RECORDS PROVIDED Start Marker

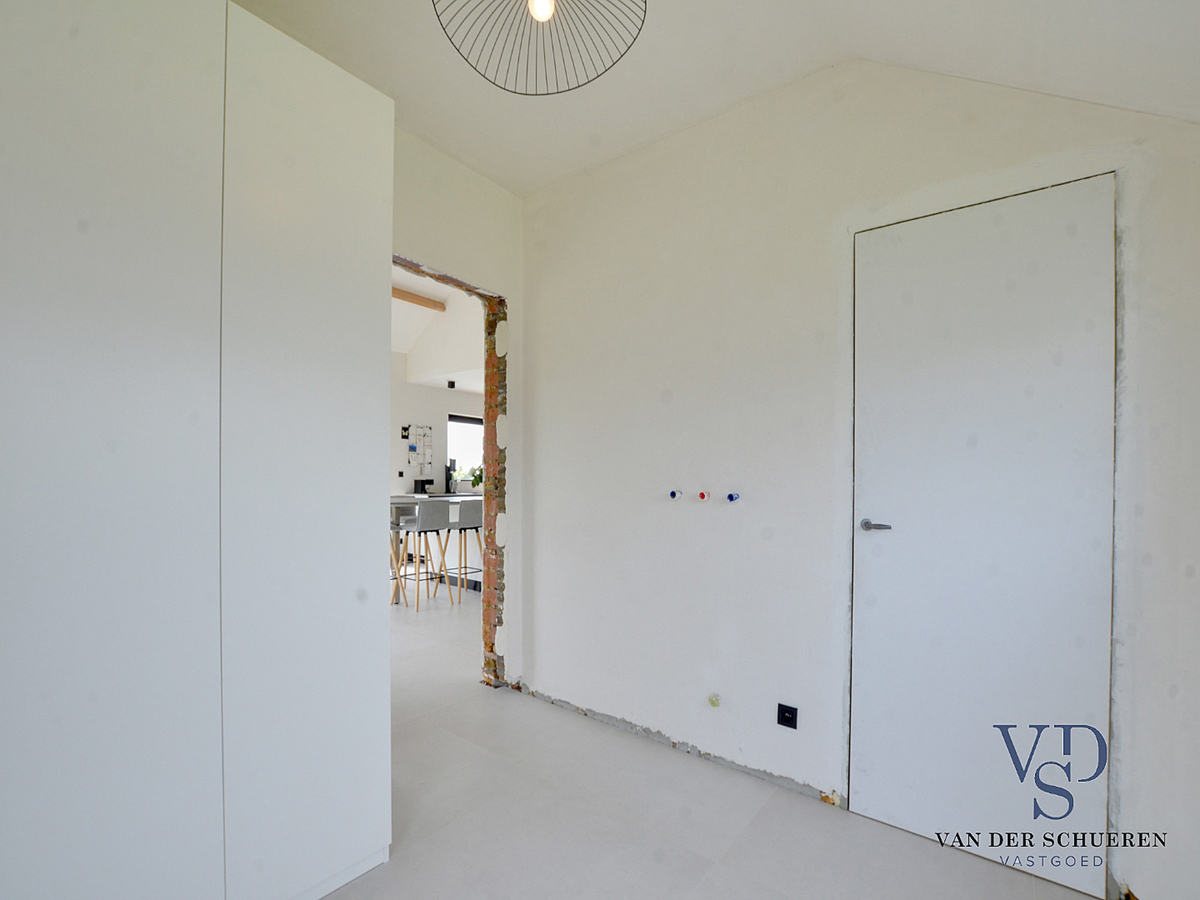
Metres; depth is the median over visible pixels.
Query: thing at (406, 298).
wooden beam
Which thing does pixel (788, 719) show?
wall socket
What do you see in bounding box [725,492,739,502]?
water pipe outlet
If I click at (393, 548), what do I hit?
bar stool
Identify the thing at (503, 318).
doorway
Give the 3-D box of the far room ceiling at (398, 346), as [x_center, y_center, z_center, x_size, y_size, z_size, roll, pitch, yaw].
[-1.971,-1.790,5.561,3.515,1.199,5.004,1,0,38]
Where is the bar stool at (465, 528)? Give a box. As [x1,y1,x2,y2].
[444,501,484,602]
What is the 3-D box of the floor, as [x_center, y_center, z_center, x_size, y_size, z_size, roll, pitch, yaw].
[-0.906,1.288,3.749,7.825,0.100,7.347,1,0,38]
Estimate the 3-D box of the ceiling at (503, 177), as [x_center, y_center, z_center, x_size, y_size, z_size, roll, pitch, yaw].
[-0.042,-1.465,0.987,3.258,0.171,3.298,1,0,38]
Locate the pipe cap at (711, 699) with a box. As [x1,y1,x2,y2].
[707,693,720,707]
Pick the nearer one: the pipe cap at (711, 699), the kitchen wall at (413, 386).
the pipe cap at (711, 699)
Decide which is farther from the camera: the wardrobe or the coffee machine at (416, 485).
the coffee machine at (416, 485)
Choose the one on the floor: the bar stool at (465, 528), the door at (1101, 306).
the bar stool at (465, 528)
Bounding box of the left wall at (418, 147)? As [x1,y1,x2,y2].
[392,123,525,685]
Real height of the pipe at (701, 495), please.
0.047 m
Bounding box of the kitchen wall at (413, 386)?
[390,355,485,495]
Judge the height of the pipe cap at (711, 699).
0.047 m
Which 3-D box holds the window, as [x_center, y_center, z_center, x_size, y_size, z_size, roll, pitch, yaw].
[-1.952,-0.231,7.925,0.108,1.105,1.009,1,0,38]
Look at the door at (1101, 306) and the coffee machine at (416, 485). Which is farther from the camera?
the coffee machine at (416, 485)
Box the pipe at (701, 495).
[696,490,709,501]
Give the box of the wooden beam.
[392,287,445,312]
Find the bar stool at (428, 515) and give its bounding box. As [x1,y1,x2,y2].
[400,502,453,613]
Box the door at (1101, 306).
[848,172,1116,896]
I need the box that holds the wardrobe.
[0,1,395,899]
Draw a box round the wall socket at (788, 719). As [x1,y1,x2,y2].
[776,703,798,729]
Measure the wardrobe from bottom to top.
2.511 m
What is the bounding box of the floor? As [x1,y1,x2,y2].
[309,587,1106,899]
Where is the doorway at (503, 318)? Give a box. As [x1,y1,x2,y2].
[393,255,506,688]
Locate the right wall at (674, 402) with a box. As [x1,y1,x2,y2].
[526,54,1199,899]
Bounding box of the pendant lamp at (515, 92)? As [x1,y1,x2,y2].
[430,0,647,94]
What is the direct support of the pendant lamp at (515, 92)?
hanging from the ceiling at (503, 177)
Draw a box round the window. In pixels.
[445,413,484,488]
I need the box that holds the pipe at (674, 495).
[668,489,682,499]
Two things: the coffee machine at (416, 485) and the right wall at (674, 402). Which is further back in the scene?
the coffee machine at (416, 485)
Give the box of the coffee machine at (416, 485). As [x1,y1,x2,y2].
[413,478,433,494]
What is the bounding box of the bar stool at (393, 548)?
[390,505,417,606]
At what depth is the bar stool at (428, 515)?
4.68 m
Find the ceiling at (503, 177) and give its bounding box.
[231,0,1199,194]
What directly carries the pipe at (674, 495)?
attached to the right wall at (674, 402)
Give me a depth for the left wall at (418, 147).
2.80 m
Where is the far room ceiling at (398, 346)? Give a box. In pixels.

RECORDS PROVIDED End Marker

YOUR TASK:
Set down every entry above verbatim, without pictures.

RESULT OF THE EXERCISE:
Metres; depth is the median over visible pixels.
Query: thing at (406, 298).
wooden beam
Which thing does pixel (788, 719) show?
wall socket
What do you see in bounding box [725,492,739,502]?
water pipe outlet
If I click at (393, 548), what do I hit?
bar stool
Identify the thing at (503, 318).
doorway
Give the 3-D box of the far room ceiling at (398, 346), as [x_center, y_center, z_center, x_size, y_size, z_size, roll, pitch, yaw].
[-1.971,-1.790,5.561,3.515,1.199,5.004,1,0,38]
Where is the bar stool at (465, 528)? Give a box. As [x1,y1,x2,y2].
[444,501,484,602]
What is the 3-D box of the floor, as [x_center, y_center, z_center, x_size, y_size, z_size, roll, pitch, yaw].
[-0.906,1.288,3.749,7.825,0.100,7.347,1,0,38]
Estimate the 3-D box of the ceiling at (503, 177), as [x_center, y_center, z_center, x_size, y_size, z_size, roll, pitch, yaw].
[-0.042,-1.465,0.987,3.258,0.171,3.298,1,0,38]
Locate the pipe cap at (711, 699) with a box. As [x1,y1,x2,y2].
[707,693,720,707]
Pick the nearer one: the pipe cap at (711, 699), the kitchen wall at (413, 386).
the pipe cap at (711, 699)
Decide which is farther from the camera: the wardrobe or the coffee machine at (416, 485).
the coffee machine at (416, 485)
Choose the one on the floor: the bar stool at (465, 528), the door at (1101, 306).
the bar stool at (465, 528)
Bounding box of the left wall at (418, 147)? As [x1,y1,x2,y2].
[392,123,525,685]
Real height of the pipe at (701, 495), please.
0.047 m
Bounding box of the kitchen wall at (413, 386)?
[390,355,485,495]
Judge the height of the pipe cap at (711, 699).
0.047 m
Which 3-D box holds the window, as [x_center, y_center, z_center, x_size, y_size, z_size, roll, pitch, yaw].
[-1.952,-0.231,7.925,0.108,1.105,1.009,1,0,38]
Look at the door at (1101, 306) and the coffee machine at (416, 485). Which is farther from the camera?
the coffee machine at (416, 485)
Box the pipe at (701, 495).
[696,490,709,501]
Give the box of the wooden beam.
[392,287,445,312]
Find the bar stool at (428, 515) and give its bounding box. As [x1,y1,x2,y2].
[400,502,453,613]
Box the door at (1101, 306).
[848,172,1116,896]
I need the box that holds the wardrobe.
[0,1,395,899]
Draw a box round the wall socket at (788, 719). As [x1,y1,x2,y2].
[776,703,798,729]
Measure the wardrobe from bottom to top.
2.511 m
What is the bounding box of the floor? As [x1,y1,x2,y2].
[309,587,1106,899]
Where is the doorway at (503, 318)? Give a box. As [x1,y1,x2,y2].
[393,255,506,688]
Locate the right wall at (674, 402) with a box. As [x1,y1,x2,y2].
[526,54,1199,899]
Bounding box of the pendant lamp at (515, 92)? As [x1,y1,x2,y2].
[430,0,647,94]
What is the direct support of the pendant lamp at (515, 92)?
hanging from the ceiling at (503, 177)
Draw a box round the window. In pixels.
[445,413,484,488]
I need the box that holds the pipe at (674, 495).
[668,489,682,499]
Two things: the coffee machine at (416, 485) and the right wall at (674, 402). Which is further back in the scene?
the coffee machine at (416, 485)
Give the box of the coffee machine at (416, 485). As [x1,y1,x2,y2].
[413,478,433,494]
What is the bounding box of the bar stool at (393, 548)?
[390,505,417,606]
At what depth is the bar stool at (428, 515)?
4.68 m
Find the ceiling at (503, 177) and give its bounding box.
[231,0,1199,194]
What directly carries the pipe at (674, 495)?
attached to the right wall at (674, 402)
Give me a depth for the left wall at (418, 147).
2.80 m
Where is the far room ceiling at (398, 346)? Give a box. In pixels.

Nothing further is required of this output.